(Work order): The required output is the line containing "hợp - VKLIFT nâng hạ tại Việt Nam" followed by each line through the end of the data below, repeated exactly and with nothing added.

START Records for processing

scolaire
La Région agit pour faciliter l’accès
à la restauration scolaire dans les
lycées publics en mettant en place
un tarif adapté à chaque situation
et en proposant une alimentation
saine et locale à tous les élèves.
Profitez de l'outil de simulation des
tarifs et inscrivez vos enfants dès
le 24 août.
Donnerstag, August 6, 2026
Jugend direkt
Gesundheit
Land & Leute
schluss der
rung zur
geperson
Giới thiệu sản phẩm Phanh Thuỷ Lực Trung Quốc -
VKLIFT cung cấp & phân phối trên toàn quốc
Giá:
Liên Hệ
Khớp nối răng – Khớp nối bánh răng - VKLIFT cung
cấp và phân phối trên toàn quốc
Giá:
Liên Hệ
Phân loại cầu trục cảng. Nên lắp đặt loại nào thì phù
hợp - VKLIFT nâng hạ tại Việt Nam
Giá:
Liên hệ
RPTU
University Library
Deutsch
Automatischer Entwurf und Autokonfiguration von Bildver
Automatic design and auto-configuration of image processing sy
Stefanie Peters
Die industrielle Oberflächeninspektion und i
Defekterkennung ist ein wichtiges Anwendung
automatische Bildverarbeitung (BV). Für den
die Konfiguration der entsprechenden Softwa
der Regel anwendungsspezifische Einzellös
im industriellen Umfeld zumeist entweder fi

END Records for processing

(Answer section):
hợp - VKLIFT nâng hạ tại Việt Nam
Giá:
Liên hệ
RPTU
University Library
Deutsch
Automatischer Entwurf und Autokonfiguration von Bildver
Automatic design and auto-configuration of image processing sy
Stefanie Peters
Die industrielle Oberflächeninspektion und i
Defekterkennung ist ein wichtiges Anwendung
automatische Bildverarbeitung (BV). Für den
die Konfiguration der entsprechenden Softwa
der Regel anwendungsspezifische Einzellös
im industriellen Umfeld zumeist entweder fi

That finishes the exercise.